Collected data
==========

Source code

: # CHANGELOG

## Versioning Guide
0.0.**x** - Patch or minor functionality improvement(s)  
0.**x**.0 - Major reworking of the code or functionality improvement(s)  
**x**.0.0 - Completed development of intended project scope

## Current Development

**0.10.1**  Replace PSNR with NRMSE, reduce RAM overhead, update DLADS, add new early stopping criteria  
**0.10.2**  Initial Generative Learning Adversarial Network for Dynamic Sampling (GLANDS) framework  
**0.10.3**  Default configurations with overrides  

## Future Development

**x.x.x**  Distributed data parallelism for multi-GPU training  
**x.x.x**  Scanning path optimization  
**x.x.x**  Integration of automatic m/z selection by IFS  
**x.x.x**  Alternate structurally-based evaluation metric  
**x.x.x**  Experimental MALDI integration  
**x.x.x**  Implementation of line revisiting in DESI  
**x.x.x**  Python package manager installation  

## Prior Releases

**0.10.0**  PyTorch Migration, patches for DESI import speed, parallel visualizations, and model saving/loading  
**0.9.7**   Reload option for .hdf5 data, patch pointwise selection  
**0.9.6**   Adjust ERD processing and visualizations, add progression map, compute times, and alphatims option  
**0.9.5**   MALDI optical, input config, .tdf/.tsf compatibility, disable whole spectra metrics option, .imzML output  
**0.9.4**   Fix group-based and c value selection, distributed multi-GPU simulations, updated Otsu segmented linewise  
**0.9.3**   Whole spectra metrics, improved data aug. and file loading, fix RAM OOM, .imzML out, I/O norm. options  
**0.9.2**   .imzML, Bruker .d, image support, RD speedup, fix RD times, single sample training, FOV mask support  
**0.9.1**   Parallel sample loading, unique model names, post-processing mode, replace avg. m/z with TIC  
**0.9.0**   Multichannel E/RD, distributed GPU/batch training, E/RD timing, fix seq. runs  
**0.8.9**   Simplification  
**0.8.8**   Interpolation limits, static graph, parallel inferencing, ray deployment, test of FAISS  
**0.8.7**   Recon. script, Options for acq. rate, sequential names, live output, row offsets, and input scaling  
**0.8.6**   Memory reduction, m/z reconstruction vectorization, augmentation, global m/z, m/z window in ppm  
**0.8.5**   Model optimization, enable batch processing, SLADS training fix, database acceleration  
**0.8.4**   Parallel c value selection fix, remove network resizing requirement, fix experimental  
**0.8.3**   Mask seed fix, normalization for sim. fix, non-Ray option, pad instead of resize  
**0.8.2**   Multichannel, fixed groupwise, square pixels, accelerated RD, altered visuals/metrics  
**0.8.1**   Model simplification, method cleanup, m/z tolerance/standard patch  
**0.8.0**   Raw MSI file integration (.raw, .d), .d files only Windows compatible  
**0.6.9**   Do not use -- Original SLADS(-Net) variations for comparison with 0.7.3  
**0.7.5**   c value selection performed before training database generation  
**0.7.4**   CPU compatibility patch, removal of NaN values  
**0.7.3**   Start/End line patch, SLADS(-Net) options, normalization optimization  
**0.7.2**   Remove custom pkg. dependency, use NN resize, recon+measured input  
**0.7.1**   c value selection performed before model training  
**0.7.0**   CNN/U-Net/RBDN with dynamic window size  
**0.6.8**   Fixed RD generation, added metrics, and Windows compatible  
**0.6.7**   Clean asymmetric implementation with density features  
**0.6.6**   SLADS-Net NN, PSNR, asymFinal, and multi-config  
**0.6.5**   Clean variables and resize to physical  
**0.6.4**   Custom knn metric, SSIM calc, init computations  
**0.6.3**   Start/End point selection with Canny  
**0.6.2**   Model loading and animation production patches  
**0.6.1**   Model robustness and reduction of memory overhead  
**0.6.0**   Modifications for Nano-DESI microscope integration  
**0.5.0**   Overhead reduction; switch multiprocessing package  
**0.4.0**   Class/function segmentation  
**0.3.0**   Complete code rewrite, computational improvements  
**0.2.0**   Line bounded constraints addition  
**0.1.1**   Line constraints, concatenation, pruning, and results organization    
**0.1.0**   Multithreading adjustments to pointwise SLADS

==========

Your objective
If a line in the entries above holds the word "reduction", count it; then report the total alone.

Reply to the exercise
3